All people and pregnancies are different (and there are some conditions that require limiting the amount of weight you lift) so it’s always smart to check with your healthcare provider about any potential risks for you. If you get the green light, Dr. Keiffer says to remember this tip during strength workouts: Exhale with exertion.
“This helps you properly brace when lifting weights,” she says. “Take a weighted squat, for example: Inhale as you lower into the squat, and as you push up, exhale, engage your pelvic floor and ‘wrap your core’ or think of ‘hugging your baby’ with your core,” she says. “This will help protect your body through the lift and keep you strong and safe.”

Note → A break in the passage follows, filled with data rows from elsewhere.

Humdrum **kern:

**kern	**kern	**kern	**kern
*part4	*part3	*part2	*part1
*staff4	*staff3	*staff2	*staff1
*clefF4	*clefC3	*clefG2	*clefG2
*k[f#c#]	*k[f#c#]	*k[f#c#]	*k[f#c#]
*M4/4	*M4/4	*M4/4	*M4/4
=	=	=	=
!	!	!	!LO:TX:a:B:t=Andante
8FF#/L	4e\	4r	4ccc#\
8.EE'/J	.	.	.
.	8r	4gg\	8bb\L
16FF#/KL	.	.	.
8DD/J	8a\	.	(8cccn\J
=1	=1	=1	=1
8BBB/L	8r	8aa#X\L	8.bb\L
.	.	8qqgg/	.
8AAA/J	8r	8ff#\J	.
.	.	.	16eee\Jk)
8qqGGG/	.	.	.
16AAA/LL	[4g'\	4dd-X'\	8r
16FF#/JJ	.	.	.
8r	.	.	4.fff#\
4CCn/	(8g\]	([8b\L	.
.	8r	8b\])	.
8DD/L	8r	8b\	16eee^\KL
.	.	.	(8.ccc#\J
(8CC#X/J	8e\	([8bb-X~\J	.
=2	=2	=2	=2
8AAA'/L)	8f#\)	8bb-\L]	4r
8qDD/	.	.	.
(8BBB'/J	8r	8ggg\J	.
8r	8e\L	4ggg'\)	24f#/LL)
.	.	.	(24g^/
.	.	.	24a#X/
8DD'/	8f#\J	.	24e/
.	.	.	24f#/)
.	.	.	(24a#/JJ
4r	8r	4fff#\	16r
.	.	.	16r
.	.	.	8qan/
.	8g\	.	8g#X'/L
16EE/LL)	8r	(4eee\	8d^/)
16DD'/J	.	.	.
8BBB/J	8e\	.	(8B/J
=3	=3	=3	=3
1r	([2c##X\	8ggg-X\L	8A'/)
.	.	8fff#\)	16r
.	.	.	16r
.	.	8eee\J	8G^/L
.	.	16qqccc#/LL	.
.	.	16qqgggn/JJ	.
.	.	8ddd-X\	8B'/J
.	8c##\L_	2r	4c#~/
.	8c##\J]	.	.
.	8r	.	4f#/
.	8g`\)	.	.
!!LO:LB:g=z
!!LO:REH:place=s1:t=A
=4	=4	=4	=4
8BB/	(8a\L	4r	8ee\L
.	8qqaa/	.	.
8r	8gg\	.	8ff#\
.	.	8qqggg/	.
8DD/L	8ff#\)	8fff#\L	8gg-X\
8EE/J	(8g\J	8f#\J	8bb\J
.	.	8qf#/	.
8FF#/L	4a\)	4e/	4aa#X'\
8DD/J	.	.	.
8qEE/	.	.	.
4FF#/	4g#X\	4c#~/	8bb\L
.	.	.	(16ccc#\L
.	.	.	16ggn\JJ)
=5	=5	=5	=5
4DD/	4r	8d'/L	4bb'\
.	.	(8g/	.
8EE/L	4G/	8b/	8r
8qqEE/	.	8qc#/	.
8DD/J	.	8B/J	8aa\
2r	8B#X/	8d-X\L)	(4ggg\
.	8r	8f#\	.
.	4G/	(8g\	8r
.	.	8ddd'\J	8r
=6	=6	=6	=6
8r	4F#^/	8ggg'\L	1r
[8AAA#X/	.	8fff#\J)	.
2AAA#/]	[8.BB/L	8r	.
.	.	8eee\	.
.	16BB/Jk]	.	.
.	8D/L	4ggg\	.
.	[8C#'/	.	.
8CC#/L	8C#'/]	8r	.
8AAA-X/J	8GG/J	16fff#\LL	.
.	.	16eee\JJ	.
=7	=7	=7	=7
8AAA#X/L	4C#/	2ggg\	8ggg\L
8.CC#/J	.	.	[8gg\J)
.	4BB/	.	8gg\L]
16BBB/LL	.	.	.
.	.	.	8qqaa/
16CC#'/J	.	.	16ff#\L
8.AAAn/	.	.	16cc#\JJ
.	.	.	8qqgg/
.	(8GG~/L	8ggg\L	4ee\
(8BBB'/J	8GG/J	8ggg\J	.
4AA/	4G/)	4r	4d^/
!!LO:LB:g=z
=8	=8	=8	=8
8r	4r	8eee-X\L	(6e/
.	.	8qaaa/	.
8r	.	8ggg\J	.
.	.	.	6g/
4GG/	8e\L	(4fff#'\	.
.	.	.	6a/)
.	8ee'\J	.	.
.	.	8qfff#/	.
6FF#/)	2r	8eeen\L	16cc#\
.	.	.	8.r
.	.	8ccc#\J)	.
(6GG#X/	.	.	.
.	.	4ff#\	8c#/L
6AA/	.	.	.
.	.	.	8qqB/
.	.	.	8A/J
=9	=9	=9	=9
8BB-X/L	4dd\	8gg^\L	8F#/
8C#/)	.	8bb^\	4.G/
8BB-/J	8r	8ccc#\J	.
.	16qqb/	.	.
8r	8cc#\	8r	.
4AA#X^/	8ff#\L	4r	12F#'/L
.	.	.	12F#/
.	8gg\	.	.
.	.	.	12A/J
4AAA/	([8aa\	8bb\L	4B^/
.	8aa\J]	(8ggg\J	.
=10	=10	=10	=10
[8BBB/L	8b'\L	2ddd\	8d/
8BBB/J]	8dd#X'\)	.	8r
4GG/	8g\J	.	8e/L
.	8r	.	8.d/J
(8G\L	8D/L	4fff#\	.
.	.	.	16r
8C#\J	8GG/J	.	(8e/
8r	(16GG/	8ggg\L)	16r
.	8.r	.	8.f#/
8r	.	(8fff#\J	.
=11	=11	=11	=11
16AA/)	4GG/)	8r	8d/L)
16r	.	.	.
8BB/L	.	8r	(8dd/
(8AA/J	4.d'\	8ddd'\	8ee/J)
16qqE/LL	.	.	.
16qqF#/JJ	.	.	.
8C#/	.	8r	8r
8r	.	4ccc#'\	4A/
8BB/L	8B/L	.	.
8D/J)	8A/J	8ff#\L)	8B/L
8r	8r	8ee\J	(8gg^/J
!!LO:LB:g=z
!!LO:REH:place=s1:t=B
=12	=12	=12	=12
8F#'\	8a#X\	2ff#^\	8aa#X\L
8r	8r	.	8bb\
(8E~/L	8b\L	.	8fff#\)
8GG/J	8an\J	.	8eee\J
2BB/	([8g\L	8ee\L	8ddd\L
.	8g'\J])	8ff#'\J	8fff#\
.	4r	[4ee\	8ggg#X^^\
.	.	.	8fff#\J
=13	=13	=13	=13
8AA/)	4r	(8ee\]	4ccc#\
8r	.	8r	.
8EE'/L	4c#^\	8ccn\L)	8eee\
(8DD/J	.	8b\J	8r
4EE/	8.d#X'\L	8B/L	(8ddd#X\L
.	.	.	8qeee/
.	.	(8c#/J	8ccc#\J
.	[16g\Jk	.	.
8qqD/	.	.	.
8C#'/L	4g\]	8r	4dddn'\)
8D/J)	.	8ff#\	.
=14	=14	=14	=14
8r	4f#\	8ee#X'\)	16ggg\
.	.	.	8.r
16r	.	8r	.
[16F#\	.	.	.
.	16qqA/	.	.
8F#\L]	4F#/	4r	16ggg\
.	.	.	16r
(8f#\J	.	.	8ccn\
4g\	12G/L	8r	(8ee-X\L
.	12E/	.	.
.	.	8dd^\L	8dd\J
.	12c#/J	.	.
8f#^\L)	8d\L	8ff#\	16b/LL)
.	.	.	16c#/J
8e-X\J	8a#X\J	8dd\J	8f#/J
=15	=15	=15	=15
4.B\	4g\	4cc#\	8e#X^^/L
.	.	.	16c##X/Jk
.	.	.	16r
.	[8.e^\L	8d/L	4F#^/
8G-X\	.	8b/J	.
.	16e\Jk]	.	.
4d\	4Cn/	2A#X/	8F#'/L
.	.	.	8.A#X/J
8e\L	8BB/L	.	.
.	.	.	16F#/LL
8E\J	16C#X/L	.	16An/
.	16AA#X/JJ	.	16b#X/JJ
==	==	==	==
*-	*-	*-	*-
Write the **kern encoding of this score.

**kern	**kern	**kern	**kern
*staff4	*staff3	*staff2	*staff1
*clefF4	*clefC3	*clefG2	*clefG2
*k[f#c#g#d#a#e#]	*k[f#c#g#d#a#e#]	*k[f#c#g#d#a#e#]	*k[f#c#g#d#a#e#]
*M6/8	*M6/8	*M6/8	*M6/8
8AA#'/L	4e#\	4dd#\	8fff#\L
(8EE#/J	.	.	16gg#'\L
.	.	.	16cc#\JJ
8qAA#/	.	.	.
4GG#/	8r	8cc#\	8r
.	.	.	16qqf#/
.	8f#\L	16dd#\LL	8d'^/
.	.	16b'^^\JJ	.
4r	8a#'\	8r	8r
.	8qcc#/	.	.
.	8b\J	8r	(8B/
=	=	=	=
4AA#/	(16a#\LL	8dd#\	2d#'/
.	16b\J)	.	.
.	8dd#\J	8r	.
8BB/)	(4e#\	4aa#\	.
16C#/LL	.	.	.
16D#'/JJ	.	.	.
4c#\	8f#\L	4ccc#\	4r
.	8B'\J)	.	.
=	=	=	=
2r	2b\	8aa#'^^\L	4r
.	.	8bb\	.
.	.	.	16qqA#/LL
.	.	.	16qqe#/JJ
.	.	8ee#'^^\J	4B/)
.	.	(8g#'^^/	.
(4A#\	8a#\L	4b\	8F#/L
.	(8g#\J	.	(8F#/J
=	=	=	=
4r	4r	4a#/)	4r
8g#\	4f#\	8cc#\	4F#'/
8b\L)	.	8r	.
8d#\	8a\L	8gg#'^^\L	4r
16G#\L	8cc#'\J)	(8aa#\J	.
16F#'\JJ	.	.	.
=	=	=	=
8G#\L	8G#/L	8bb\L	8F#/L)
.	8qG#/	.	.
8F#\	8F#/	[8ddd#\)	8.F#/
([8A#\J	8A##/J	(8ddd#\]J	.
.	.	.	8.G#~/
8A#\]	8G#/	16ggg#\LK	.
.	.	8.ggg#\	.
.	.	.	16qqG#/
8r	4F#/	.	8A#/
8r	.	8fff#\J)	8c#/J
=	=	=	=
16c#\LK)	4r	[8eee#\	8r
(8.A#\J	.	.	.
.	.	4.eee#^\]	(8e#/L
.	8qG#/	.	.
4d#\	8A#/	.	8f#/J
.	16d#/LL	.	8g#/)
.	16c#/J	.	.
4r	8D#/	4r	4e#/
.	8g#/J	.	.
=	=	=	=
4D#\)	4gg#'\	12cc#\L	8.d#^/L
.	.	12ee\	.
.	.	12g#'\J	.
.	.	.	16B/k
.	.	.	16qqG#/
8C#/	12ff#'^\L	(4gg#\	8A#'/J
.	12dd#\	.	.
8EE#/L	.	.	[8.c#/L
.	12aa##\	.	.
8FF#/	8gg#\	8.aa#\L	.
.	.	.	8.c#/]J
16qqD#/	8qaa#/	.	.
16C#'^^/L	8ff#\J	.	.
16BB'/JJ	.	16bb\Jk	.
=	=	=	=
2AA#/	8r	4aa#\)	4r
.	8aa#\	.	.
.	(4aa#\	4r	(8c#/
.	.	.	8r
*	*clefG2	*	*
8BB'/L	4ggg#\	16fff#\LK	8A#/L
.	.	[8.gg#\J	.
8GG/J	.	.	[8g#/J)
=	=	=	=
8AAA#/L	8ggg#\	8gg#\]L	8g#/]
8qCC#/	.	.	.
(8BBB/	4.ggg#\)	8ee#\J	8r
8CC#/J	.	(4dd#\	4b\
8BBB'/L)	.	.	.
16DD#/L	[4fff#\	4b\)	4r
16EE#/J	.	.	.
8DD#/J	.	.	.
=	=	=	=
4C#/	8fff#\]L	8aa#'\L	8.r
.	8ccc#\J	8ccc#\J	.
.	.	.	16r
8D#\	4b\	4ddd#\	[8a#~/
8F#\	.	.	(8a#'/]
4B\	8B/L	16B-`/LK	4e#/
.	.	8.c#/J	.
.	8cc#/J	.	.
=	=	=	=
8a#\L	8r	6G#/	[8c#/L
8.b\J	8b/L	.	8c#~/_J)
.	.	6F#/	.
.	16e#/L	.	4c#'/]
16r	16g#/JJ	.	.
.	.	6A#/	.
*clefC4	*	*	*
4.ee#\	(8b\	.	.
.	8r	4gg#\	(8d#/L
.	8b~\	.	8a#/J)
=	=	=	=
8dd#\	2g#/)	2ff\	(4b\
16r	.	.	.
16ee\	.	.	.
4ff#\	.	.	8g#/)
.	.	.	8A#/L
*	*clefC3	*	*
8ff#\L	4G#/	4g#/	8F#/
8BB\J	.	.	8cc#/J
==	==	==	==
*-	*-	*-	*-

Is Jumping Okay During Pregnancy—Does It Shake My Baby Around?
Will doing a set of jumping jacks give your baby whiplash? No. “Babies are protected by their amniotic fluid and sac,” Dr. Paik says. So when you jump, they’re securely positioned in their little bubble inside of your body.
But there are other reasons you might want to limit high-impact exercises later in pregnancy. Similar to running, “jumping can put extra strain on the pelvic floor muscles—which are already working overtime—and potentially worsen symptoms like urinary incontinence,” Baud says. Her recommendation: When your midsection is heavier (aka second or third trimester), trade jumping for low-impact movements that can still get your heart pumping. For example:
Instead of squat jumps, try squat-to-jab or bodyweight squats
Instead of alternating lunge jumps, try to reverse lunge to front kick
Instead of burpees, simply eliminate all jumping (step back into a high plank and then step back in before standing)
What Are Warning Signs I Should Stop Exercising Right Away During Pregnancy?
If you experience any leaking of blood or fluid from your vagina or regular, painful contractions—during exercise or otherwise—call your healthcare provider right away to check in, Dr. Paik says. Other signs you should stop exercising include11 :
Feeling dizzy or faint
Shortness of breath before you start exercising
Calf pain or swelling
While it may be nothing to worry about (headaches and cramping are both very common throughout pregnancy), these are all potential signs of a medical issue so warrant a call to your healthcare provider.
I’m a Fit Person. Why am I Suddenly So Winded During Workouts?
Your body is growing an entirely new human, and that’s exhausting work! If something that used to feel simple now has you huffing and puffing, there are a few explanations: First, “pregnancy occupies the abdomen and pushes on your lungs a bit, which contributes to shortness of breath or feeling winded,” Dr. Paik says. You’re also carrying around more weight, meaning your heart and lungs have to work harder to do the same level of activity that might’ve felt easy just a few months ago.
This doesn’t mean your fitness level has suddenly tanked; your body simply has new demands placed on it. Movement will feel different, and that’s totally normal. The good news is that you should quickly go back to your normal breathing postpartum, Dr. Paik says.